● **Written task**
For the records below, print the lines from the line with "- **Team Sharing**: Collaborate" through the line with "React framework allowing" exactly as written; include both end lines and exclude the rest.

● **Excerpted data**
════════════════════

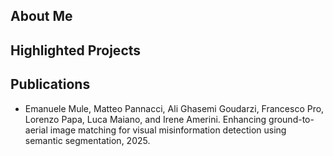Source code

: ## About Me

## Highlighted Projects

## Publications

- Emanuele Mule, Matteo Pannacci, Ali Ghasemi Goudarzi, Francesco Pro, Lorenzo Papa, Luca Maiano, and Irene Amerini. Enhancing ground-to-aerial image matching for visual misinformation detection using semantic segmentation, 2025.


<!--
**MatteoPannacci/MatteoPannacci** is a ✨ _special_ ✨ repository because its `README.md` (this file) appears on your GitHub profile.

Here are some ideas to get you started:

- 🔭 I’m currently working on ...
- 🌱 I’m currently learning ...
- 👯 I’m looking to collaborate on ...
- 🤔 I’m looking for help with ...
- 💬 Ask me about ...
- 📫 How to reach me: ...
- 😄 Pronouns: ...
- ⚡ Fun fact: ...
-->
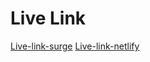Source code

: # Live Link
[Live-link-surge](https://knowledge_cafee_sajjad.surge.sh/)
[Live-link-netlify](https://66b806d9a5564db9c3267610--gregarious-eclair-b184bb.netlify.app/)
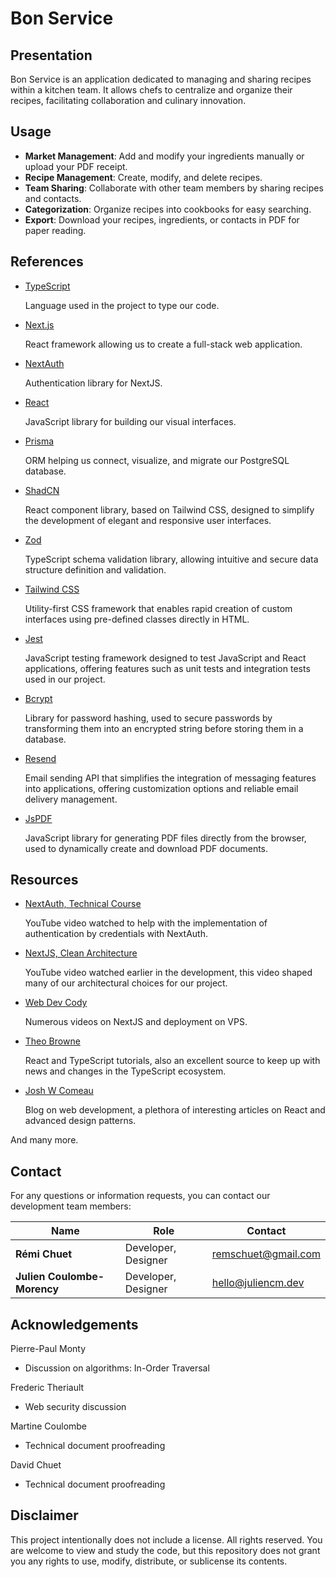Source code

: # Bon Service

## Presentation

Bon Service is an application dedicated to managing and sharing recipes within a kitchen team. It allows chefs to centralize and organize their recipes, facilitating collaboration and culinary innovation.

## Usage

- **Market Management**: Add and modify your ingredients manually or upload your PDF receipt.
- **Recipe Management**: Create, modify, and delete recipes.
- **Team Sharing**: Collaborate with other team members by sharing recipes and contacts.
- **Categorization**: Organize recipes into cookbooks for easy searching.
- **Export**: Download your recipes, ingredients, or contacts in PDF for paper reading.

## References

- [TypeScript](https://www.typescriptlang.org/docs/)

  Language used in the project to type our code.

- [Next.js](https://nextjs.org/docs)

  React framework allowing us to create a full-stack web application.

- [NextAuth](https://next-auth.js.org/getting-started/introduction)

  Authentication library for NextJS.

- [React](https://reactjs.org/docs/getting-started.html)

  JavaScript library for building our visual interfaces.

- [Prisma](https://www.prisma.io/docs/)

  ORM helping us connect, visualize, and migrate our PostgreSQL database.

- [ShadCN](https://ui.shadcn.com/)

  React component library, based on Tailwind CSS, designed to simplify the development of elegant and responsive user interfaces.

- [Zod](https://zod.dev/)

  TypeScript schema validation library, allowing intuitive and secure data structure definition and validation.

- [Tailwind CSS](https://tailwindcss.com/docs)

  Utility-first CSS framework that enables rapid creation of custom interfaces using pre-defined classes directly in HTML.

- [Jest](https://jestjs.io/docs/getting-started)

  JavaScript testing framework designed to test JavaScript and React applications, offering features such as unit tests and integration tests used in our project.

- [Bcrypt](https://www.npmjs.com/package/bcrypt)

  Library for password hashing, used to secure passwords by transforming them into an encrypted string before storing them in a database.

- [Resend](https://resend.com/docs)

  Email sending API that simplifies the integration of messaging features into applications, offering customization options and reliable email delivery management.

- [JsPDF](https://www.npmjs.com/package/jspdf)

  JavaScript library for generating PDF files directly from the browser, used to dynamically create and download PDF documents.

## Resources

- [NextAuth, Technical Course](https://www.youtube.com/watch?v=1MTyCvS05V4&t=16706s)

  YouTube video watched to help with the implementation of authentication by credentials with NextAuth.

- [NextJS, Clean Architecture](https://www.youtube.com/watch?v=wnxO4AT2N4o&t=994s&ab_channel=WebDevCody)

  YouTube video watched earlier in the development, this video shaped many of our architectural choices for our project.

- [Web Dev Cody](https://www.youtube.com/@WebDevCody)

  Numerous videos on NextJS and deployment on VPS.

- [Theo Browne](https://www.youtube.com/@t3dotgg)

  React and TypeScript tutorials, also an excellent source to keep up with news and changes in the TypeScript ecosystem.

- [Josh W Comeau](https://www.joshwcomeau.com/)

  Blog on web development, a plethora of interesting articles on React and advanced design patterns.

And many more.

## Contact

For any questions or information requests, you can contact our development team members:

| Name                        | Role                | Contact                                           |
| --------------------------- | ------------------- | ------------------------------------------------- |
| **Rémi Chuet**              | Developer, Designer | [remschuet@gmail.com](mailto:remschuet@gmail.com) |
| **Julien Coulombe-Morency** | Developer, Designer | [hello@juliencm.dev](mailto:hello@juliencm.dev)   |

## Acknowledgements

Pierre-Paul Monty

- Discussion on algorithms: In-Order Traversal

Frederic Theriault

- Web security discussion

Martine Coulombe

- Technical document proofreading

David Chuet

- Technical document proofreading

## Disclaimer

This project intentionally does not include a license. All rights reserved. You are welcome to view and study the code, but this repository does not grant you any rights to use, modify, distribute, or sublicense its contents.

════════════════════

● **Output for this task**
- **Team Sharing**: Collaborate with other team members by sharing recipes and contacts.
- **Categorization**: Organize recipes into cookbooks for easy searching.
- **Export**: Download your recipes, ingredients, or contacts in PDF for paper reading.

## References

- [TypeScript](https://www.typescriptlang.org/docs/)

  Language used in the project to type our code.

- [Next.js](https://nextjs.org/docs)

  React framework allowing us to create a full-stack web application.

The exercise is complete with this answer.